Return the lines below in which the string "GYHUM" occurs.

Data records -
↓↓↓

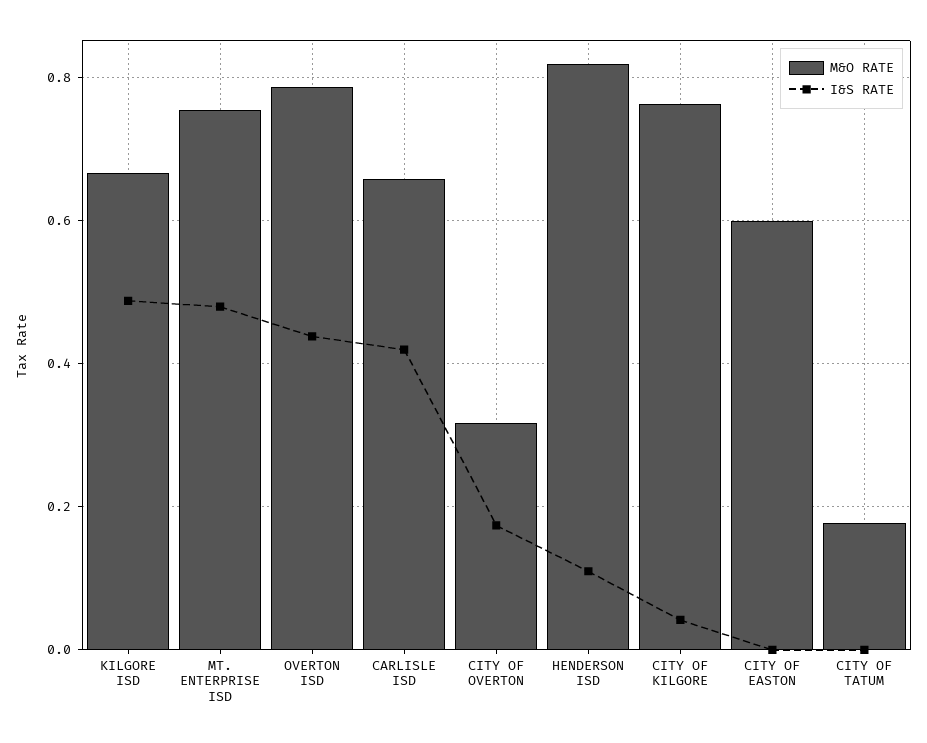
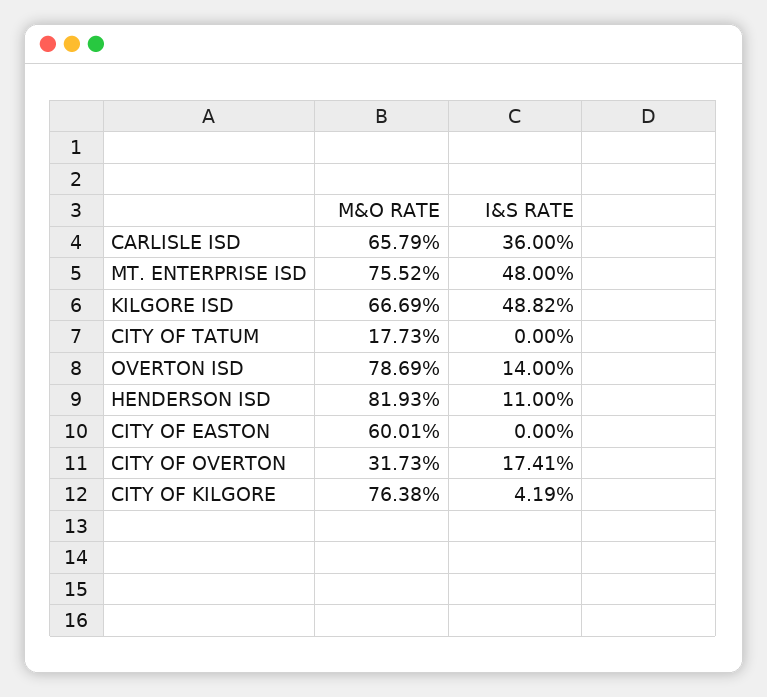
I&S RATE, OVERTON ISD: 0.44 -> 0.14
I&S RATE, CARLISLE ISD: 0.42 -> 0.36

↑↑↑
↓↓↓

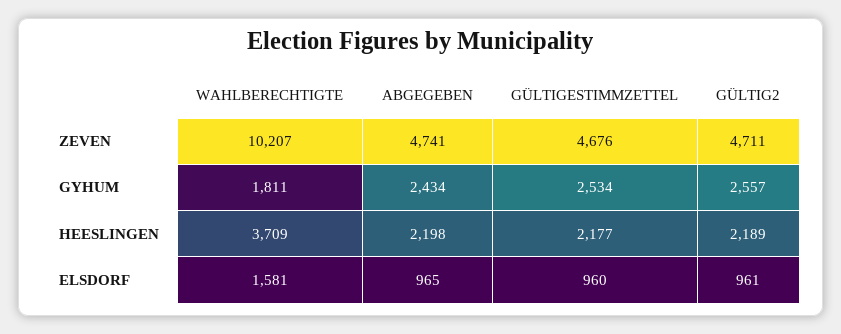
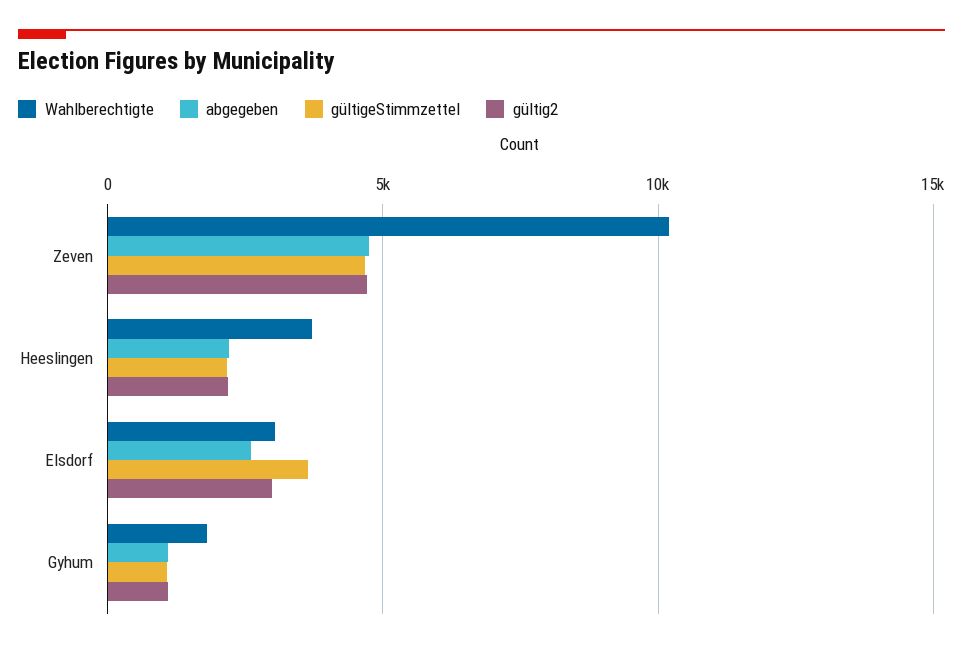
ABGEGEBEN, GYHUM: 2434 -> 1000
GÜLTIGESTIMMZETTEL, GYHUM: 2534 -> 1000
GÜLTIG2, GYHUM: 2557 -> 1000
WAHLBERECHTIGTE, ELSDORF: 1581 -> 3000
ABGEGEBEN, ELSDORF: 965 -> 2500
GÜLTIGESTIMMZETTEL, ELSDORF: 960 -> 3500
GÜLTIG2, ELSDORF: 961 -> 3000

↑↑↑

Response below -
ABGEGEBEN, GYHUM: 2434 -> 1000
GÜLTIGESTIMMZETTEL, GYHUM: 2534 -> 1000
GÜLTIG2, GYHUM: 2557 -> 1000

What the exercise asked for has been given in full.